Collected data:
*** Begin section ***

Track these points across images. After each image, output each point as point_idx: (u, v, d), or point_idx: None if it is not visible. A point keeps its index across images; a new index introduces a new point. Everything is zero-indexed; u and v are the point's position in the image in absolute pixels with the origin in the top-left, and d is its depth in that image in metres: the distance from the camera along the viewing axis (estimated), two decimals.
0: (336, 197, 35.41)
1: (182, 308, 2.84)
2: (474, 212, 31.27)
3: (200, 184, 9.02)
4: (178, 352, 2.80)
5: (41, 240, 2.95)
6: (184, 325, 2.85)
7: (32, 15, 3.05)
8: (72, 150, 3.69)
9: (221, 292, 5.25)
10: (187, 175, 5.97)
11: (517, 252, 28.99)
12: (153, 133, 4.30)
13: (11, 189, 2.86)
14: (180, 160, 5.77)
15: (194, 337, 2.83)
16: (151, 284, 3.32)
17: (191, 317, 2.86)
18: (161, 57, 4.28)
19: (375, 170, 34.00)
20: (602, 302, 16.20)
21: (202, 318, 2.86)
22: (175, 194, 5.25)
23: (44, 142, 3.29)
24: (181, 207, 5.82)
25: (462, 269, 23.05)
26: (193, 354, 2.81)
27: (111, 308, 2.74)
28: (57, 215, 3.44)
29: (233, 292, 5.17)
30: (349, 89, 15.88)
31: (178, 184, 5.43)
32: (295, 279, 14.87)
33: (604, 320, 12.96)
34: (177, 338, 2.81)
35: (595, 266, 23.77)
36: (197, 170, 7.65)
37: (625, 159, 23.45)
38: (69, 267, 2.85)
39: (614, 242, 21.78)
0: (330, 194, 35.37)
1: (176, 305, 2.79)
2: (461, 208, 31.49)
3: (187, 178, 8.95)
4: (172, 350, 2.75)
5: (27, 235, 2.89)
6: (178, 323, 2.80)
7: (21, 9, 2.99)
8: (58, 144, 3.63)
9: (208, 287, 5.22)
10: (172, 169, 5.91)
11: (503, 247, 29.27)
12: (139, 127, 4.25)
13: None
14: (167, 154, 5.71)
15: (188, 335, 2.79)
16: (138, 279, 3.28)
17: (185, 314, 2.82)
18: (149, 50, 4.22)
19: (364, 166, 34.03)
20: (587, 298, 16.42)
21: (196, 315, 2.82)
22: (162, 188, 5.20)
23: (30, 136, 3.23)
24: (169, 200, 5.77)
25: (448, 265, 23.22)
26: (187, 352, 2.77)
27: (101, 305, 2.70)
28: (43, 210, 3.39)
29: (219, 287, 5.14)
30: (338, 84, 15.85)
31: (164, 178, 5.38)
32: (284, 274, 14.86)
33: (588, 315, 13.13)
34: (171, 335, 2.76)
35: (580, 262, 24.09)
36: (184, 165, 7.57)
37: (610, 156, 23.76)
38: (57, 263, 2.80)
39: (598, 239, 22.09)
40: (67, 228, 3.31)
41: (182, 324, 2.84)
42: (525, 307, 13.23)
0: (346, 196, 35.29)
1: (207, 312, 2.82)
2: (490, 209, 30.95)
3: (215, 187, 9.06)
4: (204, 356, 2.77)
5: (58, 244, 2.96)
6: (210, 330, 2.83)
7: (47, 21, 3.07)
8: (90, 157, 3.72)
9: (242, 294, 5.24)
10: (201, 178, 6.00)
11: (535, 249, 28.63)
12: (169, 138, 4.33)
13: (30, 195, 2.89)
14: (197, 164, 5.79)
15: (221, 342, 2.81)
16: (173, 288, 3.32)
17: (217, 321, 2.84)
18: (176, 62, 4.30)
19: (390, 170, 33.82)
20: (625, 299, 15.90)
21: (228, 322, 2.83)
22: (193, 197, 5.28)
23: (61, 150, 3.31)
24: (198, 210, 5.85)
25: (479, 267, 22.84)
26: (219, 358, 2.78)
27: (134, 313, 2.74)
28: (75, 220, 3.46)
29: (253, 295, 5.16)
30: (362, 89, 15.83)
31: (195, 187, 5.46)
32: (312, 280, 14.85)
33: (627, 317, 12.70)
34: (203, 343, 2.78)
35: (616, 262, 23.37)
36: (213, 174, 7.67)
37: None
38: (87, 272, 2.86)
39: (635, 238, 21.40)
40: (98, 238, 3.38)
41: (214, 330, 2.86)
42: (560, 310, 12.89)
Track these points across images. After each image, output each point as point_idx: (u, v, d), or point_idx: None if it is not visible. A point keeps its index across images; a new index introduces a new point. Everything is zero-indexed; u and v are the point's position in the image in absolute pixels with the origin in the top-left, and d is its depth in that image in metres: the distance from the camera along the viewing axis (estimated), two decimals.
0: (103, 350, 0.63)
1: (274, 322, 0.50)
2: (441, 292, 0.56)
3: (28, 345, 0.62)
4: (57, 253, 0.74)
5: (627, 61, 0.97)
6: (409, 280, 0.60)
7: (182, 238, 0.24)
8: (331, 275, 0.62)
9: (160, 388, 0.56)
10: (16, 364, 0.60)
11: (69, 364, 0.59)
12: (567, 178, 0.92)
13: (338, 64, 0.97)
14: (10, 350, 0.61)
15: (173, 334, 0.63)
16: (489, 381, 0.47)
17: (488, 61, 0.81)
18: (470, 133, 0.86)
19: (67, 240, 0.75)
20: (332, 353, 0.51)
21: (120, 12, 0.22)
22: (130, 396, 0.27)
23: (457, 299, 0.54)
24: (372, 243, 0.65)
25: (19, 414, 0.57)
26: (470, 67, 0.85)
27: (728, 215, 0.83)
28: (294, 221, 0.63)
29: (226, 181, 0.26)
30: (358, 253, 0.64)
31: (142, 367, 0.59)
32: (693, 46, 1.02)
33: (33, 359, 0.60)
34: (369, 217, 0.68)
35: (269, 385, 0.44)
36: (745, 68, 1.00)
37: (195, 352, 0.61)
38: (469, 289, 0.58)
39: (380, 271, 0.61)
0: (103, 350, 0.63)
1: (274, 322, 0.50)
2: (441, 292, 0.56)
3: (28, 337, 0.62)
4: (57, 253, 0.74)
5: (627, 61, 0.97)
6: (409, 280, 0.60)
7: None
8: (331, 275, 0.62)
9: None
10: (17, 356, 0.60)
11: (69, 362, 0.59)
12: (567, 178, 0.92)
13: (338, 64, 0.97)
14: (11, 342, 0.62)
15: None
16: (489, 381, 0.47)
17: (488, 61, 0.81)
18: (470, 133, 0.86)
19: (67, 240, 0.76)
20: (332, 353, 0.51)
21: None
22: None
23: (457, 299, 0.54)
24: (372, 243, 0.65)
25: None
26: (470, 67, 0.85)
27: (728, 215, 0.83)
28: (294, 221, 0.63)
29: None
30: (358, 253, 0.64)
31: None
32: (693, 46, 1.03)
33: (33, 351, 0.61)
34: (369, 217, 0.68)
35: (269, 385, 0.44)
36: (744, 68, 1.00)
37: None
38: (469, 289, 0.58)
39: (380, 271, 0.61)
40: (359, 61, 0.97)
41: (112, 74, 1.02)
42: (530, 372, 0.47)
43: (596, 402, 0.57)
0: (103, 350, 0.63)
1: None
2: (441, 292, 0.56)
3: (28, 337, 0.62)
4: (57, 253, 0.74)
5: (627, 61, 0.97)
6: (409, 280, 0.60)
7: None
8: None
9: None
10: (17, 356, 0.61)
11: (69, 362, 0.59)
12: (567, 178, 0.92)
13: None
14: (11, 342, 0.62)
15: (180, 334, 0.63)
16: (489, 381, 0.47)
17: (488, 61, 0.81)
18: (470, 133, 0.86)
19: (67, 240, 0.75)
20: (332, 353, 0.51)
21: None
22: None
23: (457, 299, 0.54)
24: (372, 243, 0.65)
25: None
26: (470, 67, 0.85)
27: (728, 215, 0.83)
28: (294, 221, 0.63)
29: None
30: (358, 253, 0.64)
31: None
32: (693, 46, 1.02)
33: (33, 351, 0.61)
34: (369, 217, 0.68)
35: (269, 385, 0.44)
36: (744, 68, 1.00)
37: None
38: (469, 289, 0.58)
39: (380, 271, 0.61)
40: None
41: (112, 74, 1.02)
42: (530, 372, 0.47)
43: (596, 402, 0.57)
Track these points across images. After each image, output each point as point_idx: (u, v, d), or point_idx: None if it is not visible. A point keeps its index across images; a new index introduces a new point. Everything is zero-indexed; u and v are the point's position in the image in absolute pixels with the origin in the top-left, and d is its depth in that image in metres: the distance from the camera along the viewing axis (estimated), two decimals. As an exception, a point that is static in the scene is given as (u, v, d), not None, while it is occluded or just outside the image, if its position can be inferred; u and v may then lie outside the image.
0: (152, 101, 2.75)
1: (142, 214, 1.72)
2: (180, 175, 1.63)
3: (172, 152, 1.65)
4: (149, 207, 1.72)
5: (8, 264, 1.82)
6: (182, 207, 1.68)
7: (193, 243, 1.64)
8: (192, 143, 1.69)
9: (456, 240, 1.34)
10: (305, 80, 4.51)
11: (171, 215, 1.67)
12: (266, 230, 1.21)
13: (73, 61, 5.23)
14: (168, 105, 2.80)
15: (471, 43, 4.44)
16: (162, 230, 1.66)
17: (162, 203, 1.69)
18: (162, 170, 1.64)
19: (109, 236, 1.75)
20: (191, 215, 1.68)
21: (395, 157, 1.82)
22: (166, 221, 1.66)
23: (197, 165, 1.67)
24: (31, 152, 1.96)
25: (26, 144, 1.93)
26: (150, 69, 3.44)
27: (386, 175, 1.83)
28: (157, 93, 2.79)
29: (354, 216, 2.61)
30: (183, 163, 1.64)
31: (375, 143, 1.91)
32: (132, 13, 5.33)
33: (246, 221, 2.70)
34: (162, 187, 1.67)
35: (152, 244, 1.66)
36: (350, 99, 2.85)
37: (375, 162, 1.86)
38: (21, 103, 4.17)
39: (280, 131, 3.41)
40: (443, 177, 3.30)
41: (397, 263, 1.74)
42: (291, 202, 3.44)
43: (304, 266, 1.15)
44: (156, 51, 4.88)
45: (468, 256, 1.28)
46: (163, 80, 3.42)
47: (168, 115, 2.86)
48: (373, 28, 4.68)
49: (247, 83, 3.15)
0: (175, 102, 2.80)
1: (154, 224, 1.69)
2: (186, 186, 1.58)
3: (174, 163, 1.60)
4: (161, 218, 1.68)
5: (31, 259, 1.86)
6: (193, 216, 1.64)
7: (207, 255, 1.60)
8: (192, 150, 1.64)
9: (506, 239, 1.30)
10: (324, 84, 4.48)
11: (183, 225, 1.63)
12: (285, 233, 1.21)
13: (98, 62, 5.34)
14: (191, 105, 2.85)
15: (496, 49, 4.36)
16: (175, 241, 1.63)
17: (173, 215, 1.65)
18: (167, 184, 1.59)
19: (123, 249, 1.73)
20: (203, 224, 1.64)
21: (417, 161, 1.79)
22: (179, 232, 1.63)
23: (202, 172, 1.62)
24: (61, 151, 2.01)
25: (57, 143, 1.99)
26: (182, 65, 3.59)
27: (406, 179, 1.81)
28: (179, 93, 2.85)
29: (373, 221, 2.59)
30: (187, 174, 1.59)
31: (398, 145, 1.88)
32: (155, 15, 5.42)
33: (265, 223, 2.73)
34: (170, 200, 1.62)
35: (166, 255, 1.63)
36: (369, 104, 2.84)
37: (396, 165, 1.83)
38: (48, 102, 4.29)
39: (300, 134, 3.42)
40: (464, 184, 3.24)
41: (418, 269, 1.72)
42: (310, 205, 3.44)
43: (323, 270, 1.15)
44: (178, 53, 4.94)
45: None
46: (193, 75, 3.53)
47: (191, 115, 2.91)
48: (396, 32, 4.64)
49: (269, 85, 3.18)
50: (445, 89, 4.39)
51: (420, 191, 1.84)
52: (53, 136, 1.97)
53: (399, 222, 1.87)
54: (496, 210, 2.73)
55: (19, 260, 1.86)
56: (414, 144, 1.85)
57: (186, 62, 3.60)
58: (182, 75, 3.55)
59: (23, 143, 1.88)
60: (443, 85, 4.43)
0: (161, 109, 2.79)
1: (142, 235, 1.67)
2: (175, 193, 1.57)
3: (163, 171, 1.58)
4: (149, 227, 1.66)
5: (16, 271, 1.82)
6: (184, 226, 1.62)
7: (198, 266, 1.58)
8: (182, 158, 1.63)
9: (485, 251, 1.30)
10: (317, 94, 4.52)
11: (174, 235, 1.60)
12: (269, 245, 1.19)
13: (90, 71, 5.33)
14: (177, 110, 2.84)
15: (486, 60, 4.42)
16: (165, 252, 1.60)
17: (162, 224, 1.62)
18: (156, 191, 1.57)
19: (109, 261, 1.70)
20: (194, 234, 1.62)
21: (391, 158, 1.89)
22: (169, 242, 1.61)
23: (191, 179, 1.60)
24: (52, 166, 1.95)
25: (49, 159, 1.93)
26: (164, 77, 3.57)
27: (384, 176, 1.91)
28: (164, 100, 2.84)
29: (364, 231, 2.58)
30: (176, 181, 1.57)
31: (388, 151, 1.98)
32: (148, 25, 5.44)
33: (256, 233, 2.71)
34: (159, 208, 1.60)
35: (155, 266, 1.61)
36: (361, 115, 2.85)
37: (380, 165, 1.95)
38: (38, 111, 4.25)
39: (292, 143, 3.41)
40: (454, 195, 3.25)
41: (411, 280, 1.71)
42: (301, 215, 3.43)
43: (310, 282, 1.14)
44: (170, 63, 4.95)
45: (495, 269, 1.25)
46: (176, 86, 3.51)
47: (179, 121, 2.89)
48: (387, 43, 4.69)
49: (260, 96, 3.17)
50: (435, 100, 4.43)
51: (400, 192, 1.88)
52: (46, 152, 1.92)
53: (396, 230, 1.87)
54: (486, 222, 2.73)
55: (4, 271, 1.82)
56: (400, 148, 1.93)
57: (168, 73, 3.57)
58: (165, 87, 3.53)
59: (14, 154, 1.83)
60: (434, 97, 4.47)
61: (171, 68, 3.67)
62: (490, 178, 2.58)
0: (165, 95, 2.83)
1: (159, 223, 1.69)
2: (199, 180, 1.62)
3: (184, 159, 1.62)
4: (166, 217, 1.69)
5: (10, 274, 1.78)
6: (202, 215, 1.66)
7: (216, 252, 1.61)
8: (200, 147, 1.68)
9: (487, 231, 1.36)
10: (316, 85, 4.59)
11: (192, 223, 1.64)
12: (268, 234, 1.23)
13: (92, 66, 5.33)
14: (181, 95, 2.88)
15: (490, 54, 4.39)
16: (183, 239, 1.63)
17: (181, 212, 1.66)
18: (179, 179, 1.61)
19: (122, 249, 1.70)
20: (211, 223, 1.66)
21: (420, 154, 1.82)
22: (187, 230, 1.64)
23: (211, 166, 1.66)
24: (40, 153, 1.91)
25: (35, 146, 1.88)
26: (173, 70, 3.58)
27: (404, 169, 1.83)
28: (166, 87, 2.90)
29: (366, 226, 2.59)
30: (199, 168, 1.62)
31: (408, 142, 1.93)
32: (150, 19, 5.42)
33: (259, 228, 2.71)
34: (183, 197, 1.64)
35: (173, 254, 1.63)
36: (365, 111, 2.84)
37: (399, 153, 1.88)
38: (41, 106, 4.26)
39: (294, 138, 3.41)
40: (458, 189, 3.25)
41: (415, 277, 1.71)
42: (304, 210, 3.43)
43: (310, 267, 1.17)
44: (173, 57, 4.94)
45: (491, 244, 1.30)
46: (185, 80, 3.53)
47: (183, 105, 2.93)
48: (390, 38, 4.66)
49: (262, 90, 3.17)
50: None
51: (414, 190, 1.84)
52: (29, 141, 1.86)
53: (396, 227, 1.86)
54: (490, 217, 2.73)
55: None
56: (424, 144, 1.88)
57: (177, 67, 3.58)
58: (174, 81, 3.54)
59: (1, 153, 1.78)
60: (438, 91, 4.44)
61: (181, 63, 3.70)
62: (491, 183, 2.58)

*** End section ***

Requirement>
There is a run of lines above from the one with "21: (202, 318, 2.86)" to the one with "38: (69, 267, 2.85)"; print exactly that run, both ends included, and nothing else.

Response>
21: (202, 318, 2.86)
22: (175, 194, 5.25)
23: (44, 142, 3.29)
24: (181, 207, 5.82)
25: (462, 269, 23.05)
26: (193, 354, 2.81)
27: (111, 308, 2.74)
28: (57, 215, 3.44)
29: (233, 292, 5.17)
30: (349, 89, 15.88)
31: (178, 184, 5.43)
32: (295, 279, 14.87)
33: (604, 320, 12.96)
34: (177, 338, 2.81)
35: (595, 266, 23.77)
36: (197, 170, 7.65)
37: (625, 159, 23.45)
38: (69, 267, 2.85)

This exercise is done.